To me, this is one of the best versions, if not the best version, of the “Lolita story”. I have to explain what that means to me because I know some would be quick to disagree because of all the controversy about the “original” Lolita and direct adaptations thereof. I use Lolita as a shorthand for any story that has this complicated type of relationship between an older man and younger girl… some are sexual, some are not, but they all bring something to the table of what I think one of the most important discussions to be had, and Sundays and Cybele brings heaps to that table.
The movie’s closest recent relative is probably John Duigan’s Lawn Dogs, which bears the same unique quality as Sundays in that the relationship concerned is immediately made somewhat more “appropriate” by the older man being a kind of child himself, a victim of the horrors of war resulting in amnesia. He comes across Cybele (whose name is never actually given until a crucial moment at the end; one could argue the French original title would probably make the whole thing more poignant) sort of accidentally but the nature of his attraction is immediately clear… there’s nothing lecherous here whatsoever, just a lonely man who finds happiness in a beautiful child’s face and then finds that she needs him too.
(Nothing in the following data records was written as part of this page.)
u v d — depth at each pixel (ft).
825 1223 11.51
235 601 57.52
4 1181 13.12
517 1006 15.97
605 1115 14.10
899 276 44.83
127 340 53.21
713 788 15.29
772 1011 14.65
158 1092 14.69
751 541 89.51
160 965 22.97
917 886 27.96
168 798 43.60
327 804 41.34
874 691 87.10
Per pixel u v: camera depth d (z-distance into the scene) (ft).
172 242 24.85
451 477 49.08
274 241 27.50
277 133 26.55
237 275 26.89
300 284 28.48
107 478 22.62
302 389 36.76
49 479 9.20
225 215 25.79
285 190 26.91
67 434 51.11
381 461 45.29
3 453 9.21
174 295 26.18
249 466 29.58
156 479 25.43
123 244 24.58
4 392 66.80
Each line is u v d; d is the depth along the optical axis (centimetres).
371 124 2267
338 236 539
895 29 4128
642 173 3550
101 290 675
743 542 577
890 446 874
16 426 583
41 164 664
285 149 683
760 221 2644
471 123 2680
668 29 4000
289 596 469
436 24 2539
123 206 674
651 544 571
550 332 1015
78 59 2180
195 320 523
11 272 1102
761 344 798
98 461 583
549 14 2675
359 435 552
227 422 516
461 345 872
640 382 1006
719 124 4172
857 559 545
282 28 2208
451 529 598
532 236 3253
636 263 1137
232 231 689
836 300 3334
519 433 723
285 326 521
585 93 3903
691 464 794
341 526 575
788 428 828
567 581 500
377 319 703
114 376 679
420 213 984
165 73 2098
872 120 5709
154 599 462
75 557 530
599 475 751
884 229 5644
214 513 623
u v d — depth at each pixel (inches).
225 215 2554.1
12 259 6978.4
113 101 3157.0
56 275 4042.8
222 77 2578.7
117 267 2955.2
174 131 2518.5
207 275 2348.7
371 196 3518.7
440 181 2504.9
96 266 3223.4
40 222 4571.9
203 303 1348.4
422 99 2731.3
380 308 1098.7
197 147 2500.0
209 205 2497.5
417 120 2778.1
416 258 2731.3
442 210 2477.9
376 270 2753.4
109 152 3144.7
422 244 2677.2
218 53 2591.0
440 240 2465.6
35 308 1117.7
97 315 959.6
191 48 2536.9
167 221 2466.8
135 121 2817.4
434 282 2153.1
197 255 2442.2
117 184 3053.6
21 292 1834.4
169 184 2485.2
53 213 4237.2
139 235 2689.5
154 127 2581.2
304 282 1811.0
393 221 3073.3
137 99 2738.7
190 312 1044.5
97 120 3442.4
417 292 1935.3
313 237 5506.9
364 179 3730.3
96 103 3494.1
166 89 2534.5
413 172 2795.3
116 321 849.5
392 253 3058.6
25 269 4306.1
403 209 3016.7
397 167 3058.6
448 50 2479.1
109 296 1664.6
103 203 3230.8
Of course, as in life, not everyone sees it that way.
There is a beauty to the second act, which mostly concerns the man’s regular Sunday meetings with Cybele, which I haven’t seen in a long time and is hard to put into words. As they walk along the river in what seems to be a constantly thickening haze, sometimes seen in the reflection of concentric circles on the water surface (“We’re in our home now,” Cybele says over this image), I lost myself in this movie as I have in few others, and truly didn’t want it to end. Though the movie takes a tragic turn, it’s these earlier, happier scenes that will stay with me, like the best kind of summer romance movies, you almost feel like you had an affair with Cybele too, and no matter where the movie ends, nothing can take those moments away. Cybele not only refuses to tell anybody else her real name at the movie’s emotional climax, but denies the name given to her previously by the orphanage, leaving us the viewers as the only ones left who really “knew her”. Like I say it’s a rare film that breaks through the screen and touches me so powerfully.